Kan'eiji Temple on Toeizan, from the series "Fashionable Eight Views of Edo (Furyu Edo hakkei)"
- Date:
- early 19th century
- Medium:
- Color woodblock print; oban
- Source:
- Art Institute of Chicago
Description
Also from "Fashionable Eight Views of Edo (Furyu Edo hakkei)," this Art Institute of Chicago [oban](/glossary/oban) locates a [bijin-ga](/glossary/bijin-ga) figure at Kan'eiji, the Tokugawa shogunal temple on Toeizan (now Ueno). Founded in 1625 as Edo's spiritual counterpart to Hieizan outside Kyoto, Kan'eiji was both an enormous religious complex and one of the city's most popular cherry-blossom destinations during hanami season.
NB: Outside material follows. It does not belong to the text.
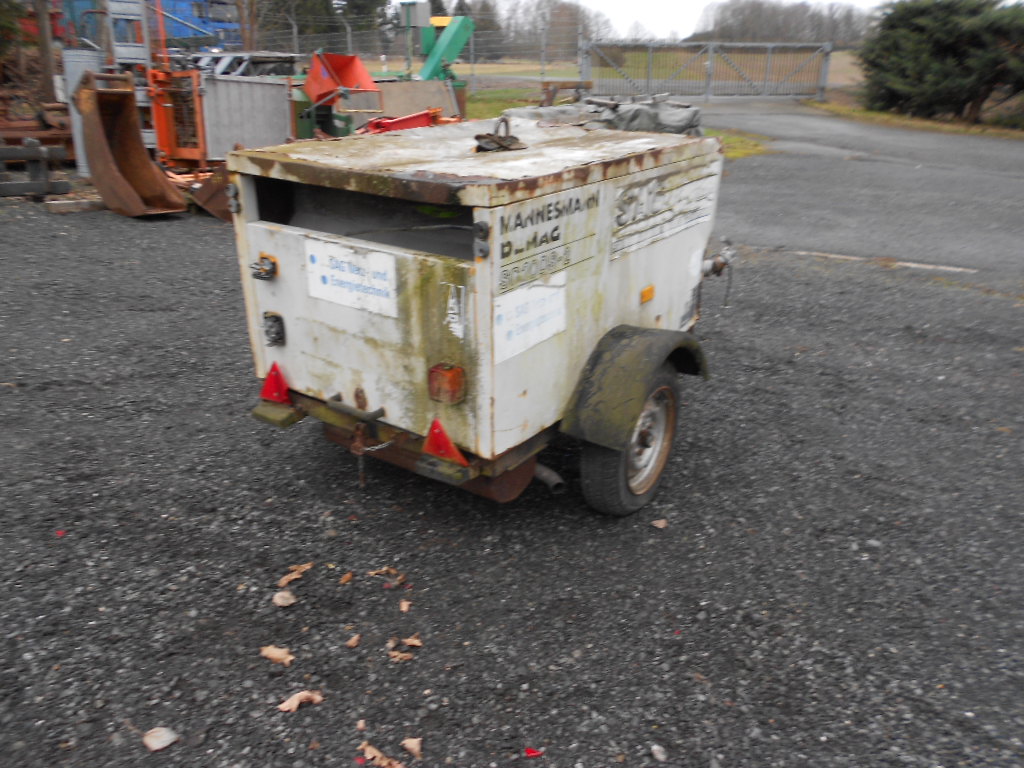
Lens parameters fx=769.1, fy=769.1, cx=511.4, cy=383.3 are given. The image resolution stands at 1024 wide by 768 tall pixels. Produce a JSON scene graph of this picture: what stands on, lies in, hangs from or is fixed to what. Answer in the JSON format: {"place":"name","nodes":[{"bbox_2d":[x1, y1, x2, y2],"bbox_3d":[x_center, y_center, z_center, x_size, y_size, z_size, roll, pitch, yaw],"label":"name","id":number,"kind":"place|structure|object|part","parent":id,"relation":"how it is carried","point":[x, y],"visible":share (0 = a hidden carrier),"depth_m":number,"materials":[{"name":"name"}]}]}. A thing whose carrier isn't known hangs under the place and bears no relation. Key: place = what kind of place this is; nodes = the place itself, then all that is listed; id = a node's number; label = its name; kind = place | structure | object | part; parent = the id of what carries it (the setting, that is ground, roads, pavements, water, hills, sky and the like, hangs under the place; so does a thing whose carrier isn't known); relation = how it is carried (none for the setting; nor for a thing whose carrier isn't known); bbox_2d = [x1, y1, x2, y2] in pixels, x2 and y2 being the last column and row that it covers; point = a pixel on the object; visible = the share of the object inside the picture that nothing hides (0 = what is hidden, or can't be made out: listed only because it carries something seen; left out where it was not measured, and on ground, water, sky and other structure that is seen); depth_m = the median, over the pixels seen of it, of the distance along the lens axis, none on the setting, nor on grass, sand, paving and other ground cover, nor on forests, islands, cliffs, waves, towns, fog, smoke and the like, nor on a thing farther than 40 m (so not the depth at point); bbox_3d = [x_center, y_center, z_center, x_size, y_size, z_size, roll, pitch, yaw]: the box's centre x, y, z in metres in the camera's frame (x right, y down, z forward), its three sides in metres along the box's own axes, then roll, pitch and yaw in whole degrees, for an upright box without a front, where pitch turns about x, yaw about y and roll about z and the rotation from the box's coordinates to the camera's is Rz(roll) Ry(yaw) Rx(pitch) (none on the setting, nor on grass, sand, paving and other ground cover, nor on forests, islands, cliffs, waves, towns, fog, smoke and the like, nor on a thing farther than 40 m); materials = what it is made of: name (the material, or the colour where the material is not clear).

Eizan presents the site indirectly: rather than depicting the temple's halls, he places a fashionable young woman in a setting that an Edo viewer would have read as Kan'eiji's grounds through visual cues — cherry trees, a particular cluster of architecture in the distance, or seasonal dress. The Fashionable Eight Views convention assumed that the bijin and the place reciprocally illustrated one another. Within Eizan's oeuvre this series belongs to the productive Bunka-era stretch (c. early 1810s) when he was the most-published bijin-ga designer in Edo.